### Problem requirements
Rewrite the lines of every row with "common name" changed to "vernacular name" and nothing else altered. Leave the pictures out of your answer.

### Data for processing
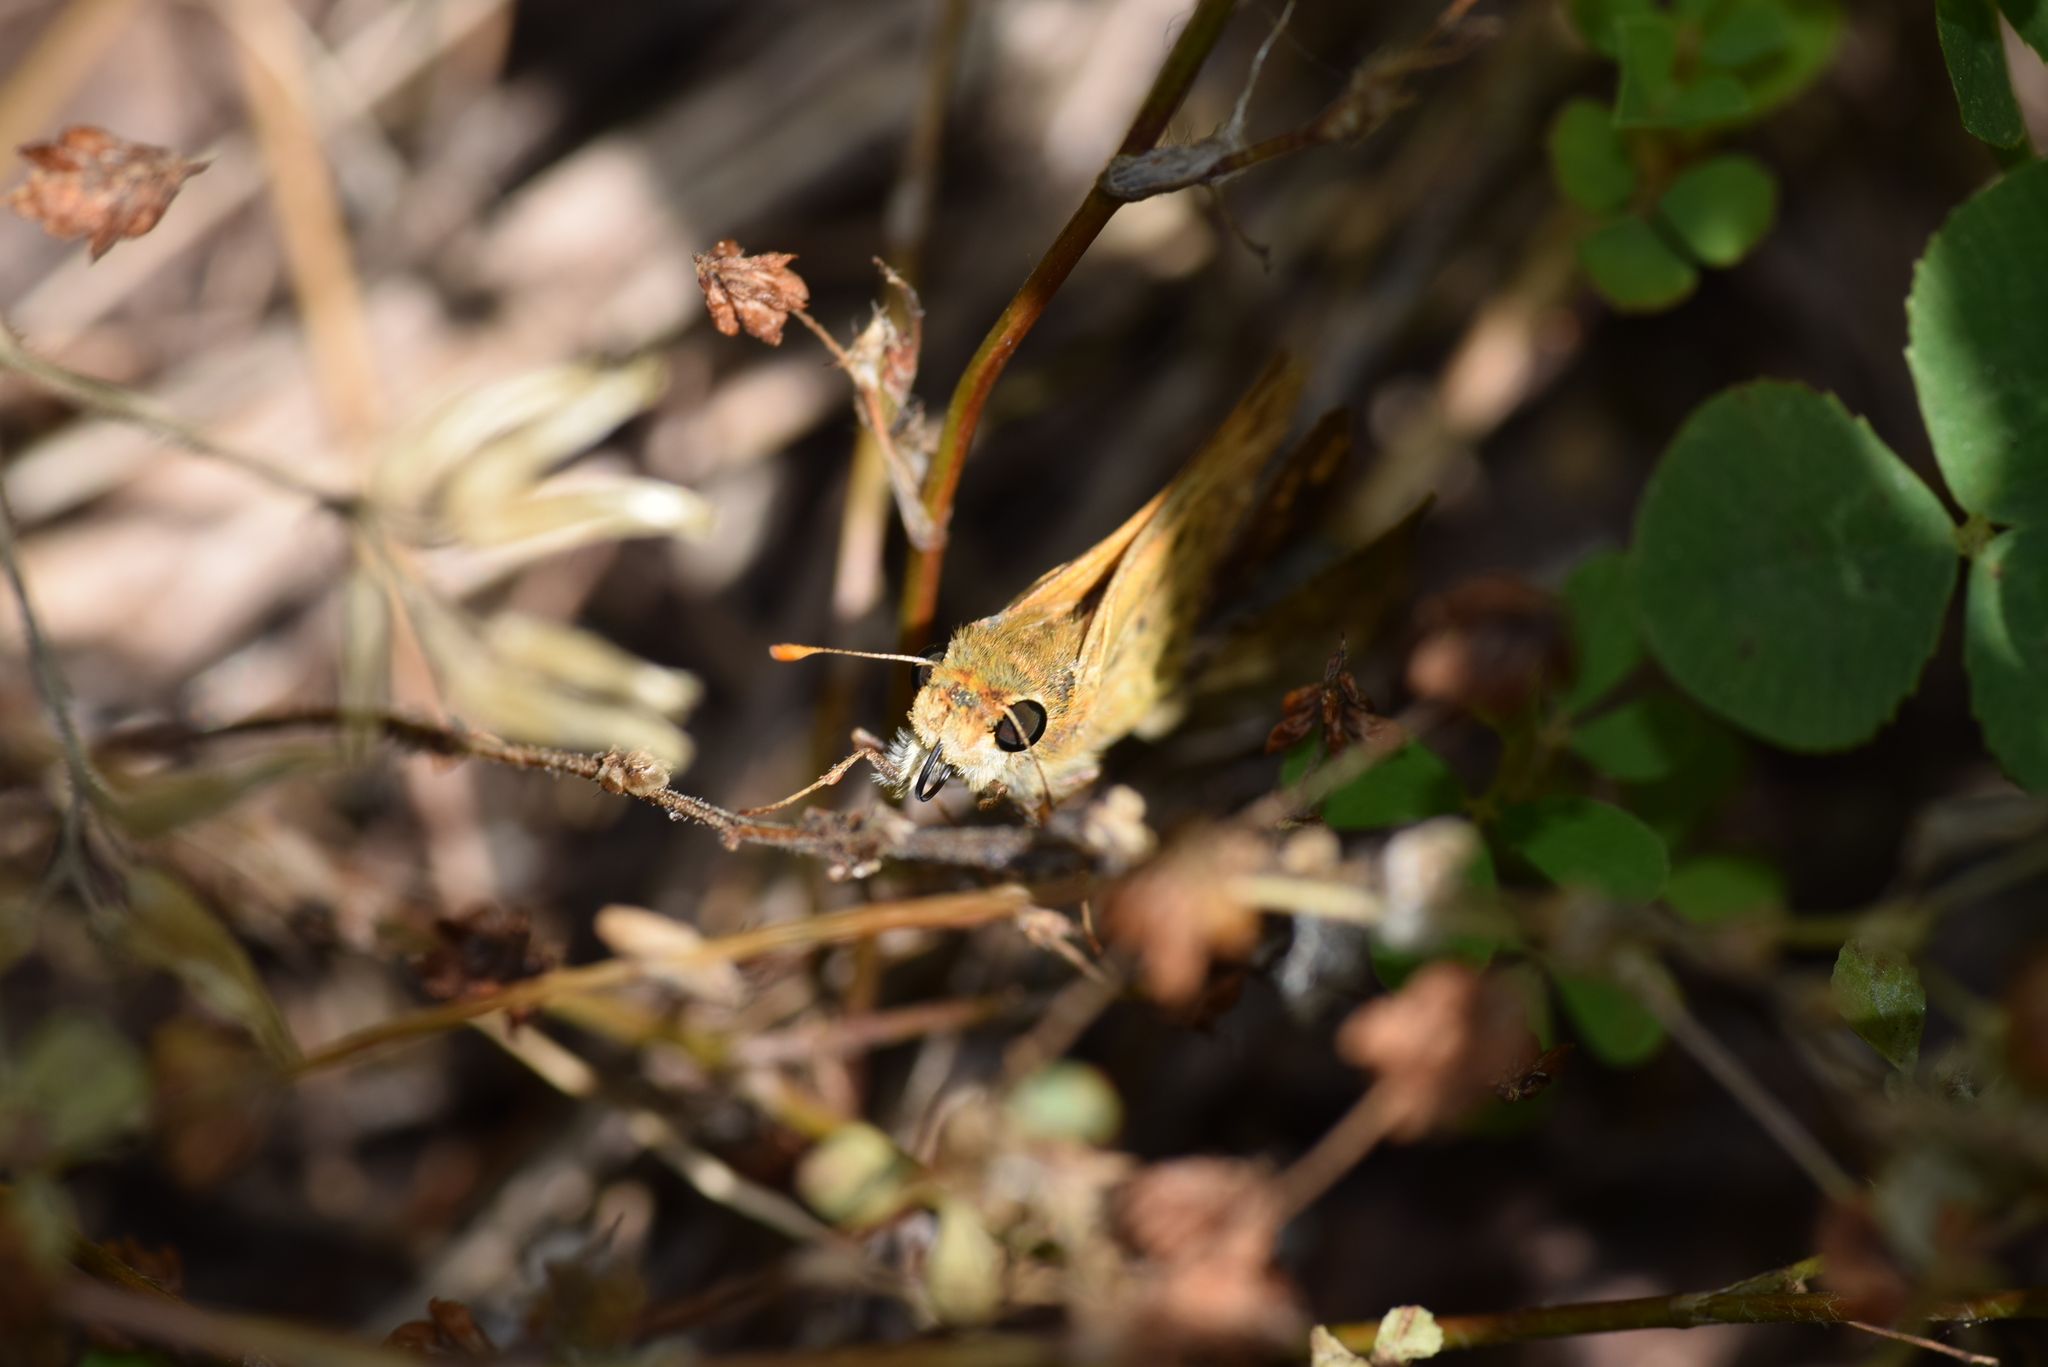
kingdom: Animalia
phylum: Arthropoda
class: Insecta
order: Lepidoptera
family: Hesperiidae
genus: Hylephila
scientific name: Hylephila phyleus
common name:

### The result
kingdom: Animalia
phylum: Arthropoda
class: Insecta
order: Lepidoptera
family: Hesperiidae
genus: Hylephila
scientific name: Hylephila phyleus
vernacular name:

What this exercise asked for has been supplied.